You can watch the promotional video for the project here:

The National Advisor Bureau refused to be drawn on costings for the ambitious project, saying it was a matter of proprietary.

What's more, they're actually billing the move as an environmental measure, suggesting it as an alternative to energy-intensive desalination of ocean water, which currently provides most of the UAE's drinking water.

While it seems like towing an enormous lump of frozen water half way across the world might also burn a fair bit of fuel, we thought we'd thought ask an expert.

Professor Grant Bigg is a professor in earth science systems, and a specialist in all things icebergs.

He said that not only would it be extremely expensive -- it could have serious implications for marine life.

"Without doing the sums, I would have thought taking an iceberg from the Southern Ocean to Arabia would be pretty resource intensive," he told HuffPost Australia.

"Think of the energy used in the towing process, the manufacture of sleeves and cables to insulate and tow the iceberg, and protecting it once offshore."

They also haven't addressed the small matter of the iceberg's survival in the scorching climate of the UAE -- the water off the coast of Fujairah averages a balmy 30 degrees.

"The meltwater may also have an impact on the local ecology, both through freshening the water and making it colder, and the local ecosystem will of course be used to very different conditions," Professor Bigg explained.

It could also cause serious damage to the sea floor if it was grounded -- even creating a small tsunami.

"And grounding would constantly evolve - every time ice was removed the iceberg would need to be moved into shallower water to be grounded, likely creating a scar on the sea floor," Bigg said.

"Alternatively, if harvesting was not done carefully the iceberg might be destabilised by the ice removal and rollover, creating a local mini-tsunami."

Although it's hard to have confidence in a company that thinks polar bears live in Antarctica and hang out with penguins, the idea is actually not new.

In fact, it's been floated at various times for the past two centuries.

French engineer Georges Mougin, who reportedly acted as an adviser on this latest project, was employed by the Saudi royals to look into the idea in the 1970s.

Youtube
Sorry UAE, but your iceberg won't arrive with polar bears on board.

That scheme involved locating a 100 million-tonne iceberg off the coast of Antarctica, wrapping it in sailcloth and plastic to slow its melting and tugging it to the coast of the Arabian peninsula.

At the time, the trip was estimated to take around eight months and cost about $100 million.

Even NASA weighed in on the idea, proposing that the icebergs be tracked by spacecraft.

You can read about other iceberg towing schemes here -- including a successful project in the 1960s developed by oil companies to tug icebergs away from their rigs in the Labrador Sea. Iceberg towing for this purpose continues today, although of course, the icebergs are far smaller in scale (the largest is believed to be 4 million tonnes) and were only dragged a few kilometres through icy cold water.

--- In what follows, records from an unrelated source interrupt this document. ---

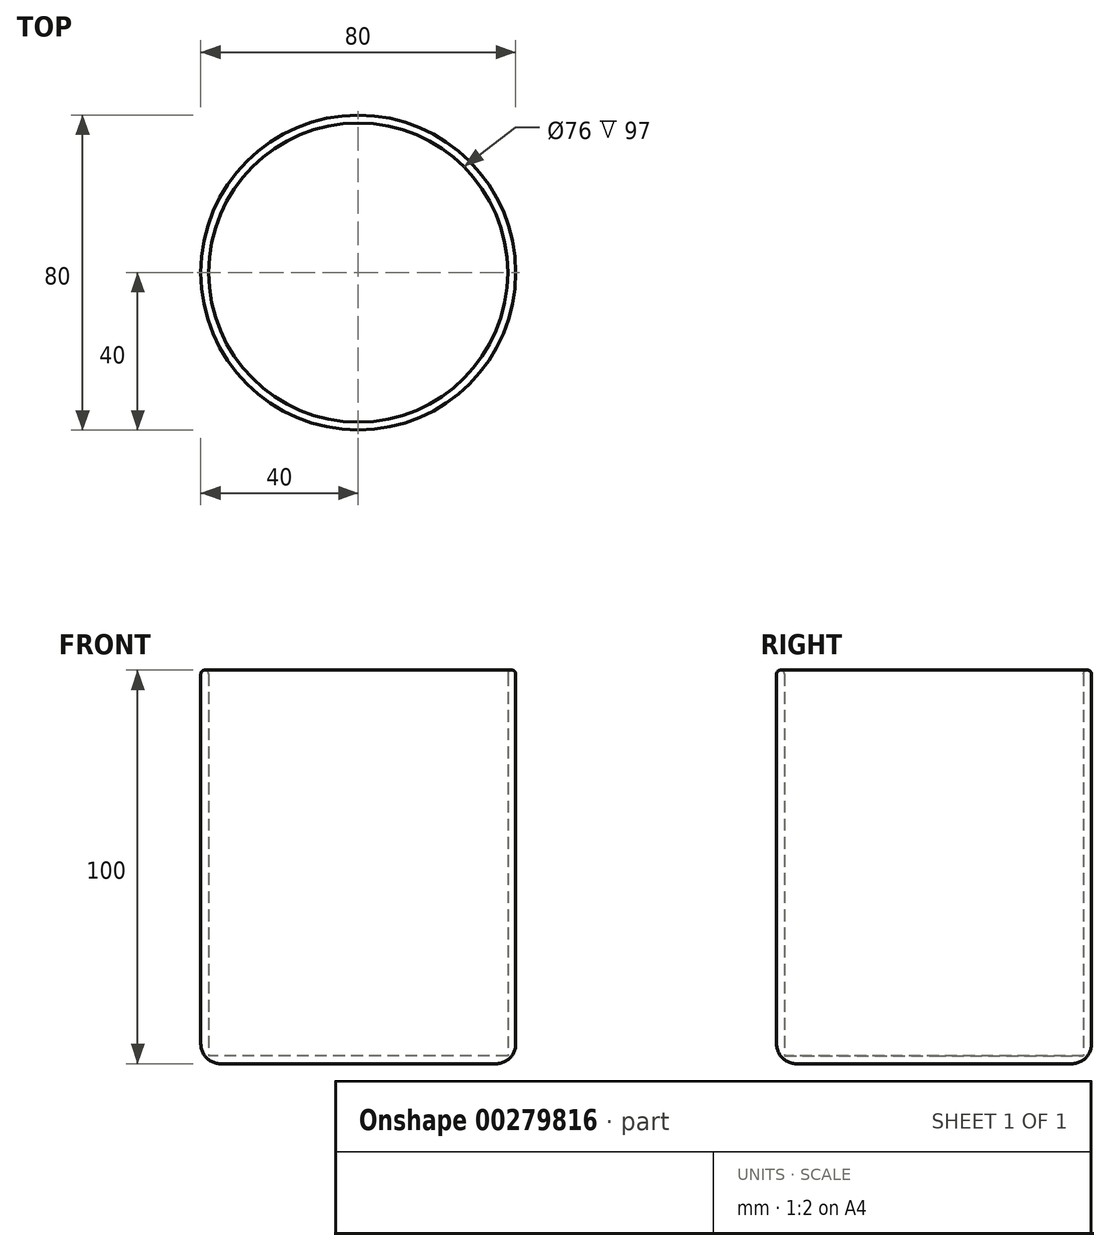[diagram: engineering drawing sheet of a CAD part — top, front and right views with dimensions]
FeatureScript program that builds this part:
annotation { "Feature Type Name" : "Feature", "Feature Type Description" : "" }
export const myFeature = defineFeature(function(context is Context, id is Id, definition is map)
    precondition{}
    {
        {
            var Q0;
            Q0=qCreatedBy(makeId("Top.planeOp"),FACE);
            var sketch = newSketch(context, id + "F0", { "sketchPlane" : qUnion([Q0])});
            skCircle(sketch, "E0", {"center": v(0, 0) * mm, "radius": 40 * mm});
            skSolve(sketch);
        }
        {
            var Q0;
            Q0=makeQuery(id+"F0.imprint","IMPRINT",FACE,{"disambiguationData":[TD([[makeQuery(id+"F0.imprint","IMPRINT",EDGE,{"derivedFrom":sQuery(id+"F0.wireOp",EDGE,"E0")}),1.0]])]});
            extrude(context, id + "F1", {"entities" : qUnion([Q0]), "depth" : 100 * mm});
        }
        {
            var Q0;
            Q0=makeQuery(id+"F1.opExtrude","CAP_FACE",FACE,{"disambiguationData":[OSD([sQuery(id+"F0.wireOp",EDGE,"E0")])],"isStart":false});
            shell(context, id + "F2", {"entities" : qUnion([Q0]), "thickness" : 2 * mm});
        }
        {
            var Q0;
            {var subQ0=sQuery(id+"F0.wireOp",EDGE,"E0");Q0=makeQuery(id+"F2.opShell","OFFSET_EDGE",EDGE,{"disambiguationData":[OSD([subQ0]),TDD([makeQuery(id+"F1.opExtrude","CAP_EDGE",EDGE,{"disambiguationData":[OSD([subQ0])],"isStart":false})])]});}
            fillet(context, id + "F3", {"entities" : qUnion([Q0]), "radius" : 1 * mm, "tangentPropagation" : true, "allowEdgeOverflow" : false});
        }
        {
            var Q0;
            Q0=makeQuery(id+"F1.opExtrude","CAP_EDGE",EDGE,{"disambiguationData":[OSD([sQuery(id+"F0.wireOp",EDGE,"E0")])],"isStart":false});
            fillet(context, id + "F4", {"entities" : qUnion([Q0]), "radius" : 1 * mm, "tangentPropagation" : true, "allowEdgeOverflow" : false});
        }
        {
            var Q0;
            Q0=makeQuery(id+"F1.opExtrude","CAP_EDGE",EDGE,{"disambiguationData":[OSD([sQuery(id+"F0.wireOp",EDGE,"E0")])],"isStart":true});
            fillet(context, id + "F5", {"entities" : qUnion([Q0]), "radius" : 5 * mm, "tangentPropagation" : true, "allowEdgeOverflow" : false});
        }
    });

Professor Bigg told HuffPost Australia that taking an iceberg all the way to the UAE would be a very different story.

Even much larger icebergs which float out of the Weddell Sea generally broke up before they got past the latitude of South Africa, lasting only around six months, Bigg said.

"For an iceberg a tenth of this size to survive a journey across the equator would require extensive insulation and a significant towing speed (which will enhance melting), both of which would be very expensive.

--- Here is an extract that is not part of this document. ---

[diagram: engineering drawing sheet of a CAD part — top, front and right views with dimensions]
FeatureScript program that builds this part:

"As the iceberg got smaller the chance of breakup or rollover is likely to increase, adding major complications, and hazards, to the towing."

But it looks like the ambitious plan could be doomed to failure before its had the chance to prove just how crazy it really is.

The UAE's Minstry of Energy have poured cold water on the idea, refuting reports that plans to "import" an iceberg were underway.

In an official statement released this week, the Ministry said: ​"As the authority in charge of water affairs, (the Ministry of Energy) would like to confirm that such news is just a rumour."

So it looks like we'll have to put this project on ice until the next dreamer comes along.